Comment donner une fulgurance nouvelle et à voir l’actualité d’un texte littéraire ? Comment rallier de nouveaux lecteurs, de nouveaux spectateurs à la cause de Tigann (premier roman de Mélanie Pérès, artiste et enseignante de kreol mauricien dans le secondaire) ? Il a suffi de l’imagination de l’auteure et du metteur en scène pour faire vivre le texte originel au Caudan Arts Centre, le week-end dernier.
L’exercice a été périlleux pour Mélanie Pérès, Yann Payet, Mason Tossé, avec la collaboration d’Ashish Beesoondial. Une comédie musicale (sans livret) de près de deux heures. Un spectacle paroles et musiques pour compiler talents et visions et donner naissance à une jeune création 100% mauricienne. Spectacle qu’on a abordé de manière subjective, nous attardant sur sa densité et les problèmes de viol, d’inceste et autres abus sexuels abordés frontalement, nous interrogeant aussi sur l’adaptabilité du roman au théâtre.
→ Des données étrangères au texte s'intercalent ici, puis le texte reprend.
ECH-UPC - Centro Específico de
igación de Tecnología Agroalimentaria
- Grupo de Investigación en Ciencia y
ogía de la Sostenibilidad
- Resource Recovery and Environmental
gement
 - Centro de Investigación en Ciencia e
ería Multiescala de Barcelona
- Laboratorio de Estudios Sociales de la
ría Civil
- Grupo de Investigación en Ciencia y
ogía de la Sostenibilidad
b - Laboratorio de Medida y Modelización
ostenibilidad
Il y a eu Tigann — Traverse enn fam dan divan kontrer (deuxième prix au concours littéraire de la Creole Speaking Unit, il y a quelques années) de Mélanie Pérès dont on reconnaît la contemporanéité du sujet, l’utilisation de la langue kreol, les images, la narration. Le défi était de repenser, de réorganiser, de synthétiser l’œuvre pour en exalter d’autres aspects. Adapter un texte au théâtre demande des coupures, du montage, de la réécriture du texte source. L’adaptation peut se faire par un metteur en scène ou l’auteur qui peut rester fidèle au récit de base ou, au contraire, s’affirmer avec une réinvention très libre de l’œuvre.
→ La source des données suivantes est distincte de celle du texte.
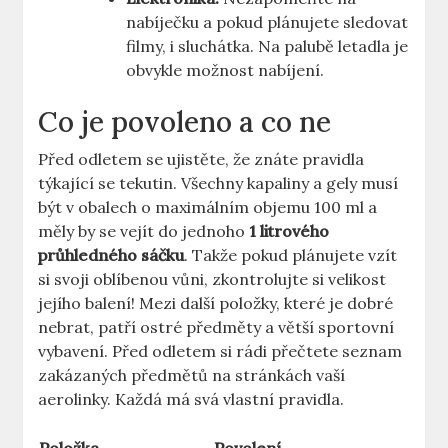
nabíječku a pokud plánujete sledovat
filmy, i sluchátka. Na palubě letadla je
obvykle možnost nabíjení.
Co je povoleno a co ne
Před odletem se ujistěte, že znáte pravidla
týkající se tekutin. Všechny kapaliny a gely musí
být v obalech o maximálním objemu 100 ml a
měly by se vejít do jednoho
1 litrového
průhledného sáčku
. Takže pokud plánujete vzít
si svoji oblíbenou vůni, zkontrolujte si velikost
jejího balení! Mezi další položky, které je dobré
nebrat, patří ostré předměty a větší sportovní
vybavení. Před odletem si rádi přečtete seznam
zakázaných předmětů na stránkách vaší
aerolinky. Každá má svá vlastní pravidla.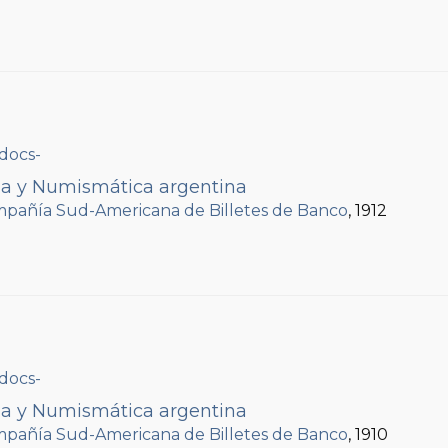
ria y Numismática argentina
pañía Sud-Americana de Billetes de Banco
, 1912
ria y Numismática argentina
pañía Sud-Americana de Billetes de Banco
, 1910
Qu’en est-il de Tigann présenté au Caudan Arts Centre, le samedi 26 février 2022 ? Le spectacle part d’une bonne intention : « Inceste et abus sexuel. Nombreux sont ceux dont l’intimité est constamment violée par la honte et la culpabilité. Pourtant, ni fautifs ni maîtres de leur destinée, ils sont là, autour de nous. Ils gémissent. Parlons-en, il est temps de faire tomber le voile. Tigann est une mise en scène du roman Tigann, traverse enn fam dan divan kontrer de Mélanie Pérès. »
Sur scène, de jeunes musiciens et comédiens dont c’est la première expérience pour certains. Près de deux heures de spectacle et un long chemin pour aborder un sujet grave à travers un choix de dialogues et musiques. La distanciation temporelle par rapport au texte a été bien soulignée. Les thèmes de l’inceste et de la honte ont été traités avec un souci de réalisme en étant ancré dans la société actuelle. Les costumes sur mesure pour les comédiens et le décor reflètent, donc, l’époque.
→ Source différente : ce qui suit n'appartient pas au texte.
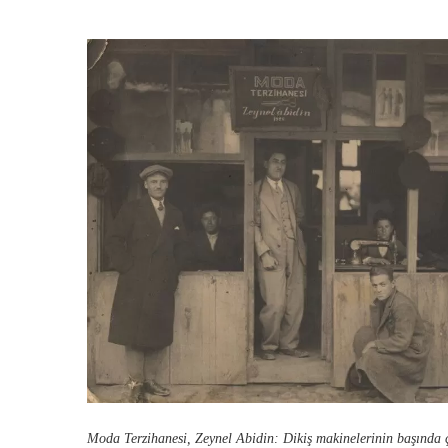
Moda Terzihanesi, Zeynel Abidin: Dikiş makinelerinin başında ç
Les objectifs de Tigann, jeune création mauricienne, sont de développer le talent artistique et l’esprit créatif d’un groupe de jeunes, de promouvoir l’art de la comédie musicale sans trop de déséquilibre entre les scènes chantées et les dialogues, le rythme de la mise en scène. Tigann voit son intrigue se dévoiler au fil des scènes sans que les spectateurs ne se rendent forcément compte du ballet d’émotions dans lequel ils vont être emportés par les comédiens et musiciens La Nikita, Bernard Moonsamy, Mason Tossé, Esther None, Brendon Jacquette, Stacy Balthazar, Aurélie Antoinette, Yann Payet, Lionel Cupidon, Loïc Cupidon, Olivier Carver et Laëticia Paul.
Une synergie de talents, certes, mais si les romans sont une mine inépuisable d’inspiration pour le théâtre, l’exercice est toutefois périlleux pour éviter certaines lourdeurs démonstratives (scènes entre les buveurs), les effets inutiles, les redondances ou autre insistance dans la représentation misérabiliste du personnage principal (scène du couvent, par exemple). À l’inverse, le spectateur a apprécié les trouvailles farcesques, les traits d’humour et moments d’émotion, la dimension romanesque (le prologue et l’épilogue) qui concourent à la concordance des scènes. Tigann ouvre la voie aux troupes émergentes dans l’aventure magnifique et difficile d’un spectacle ambitieux.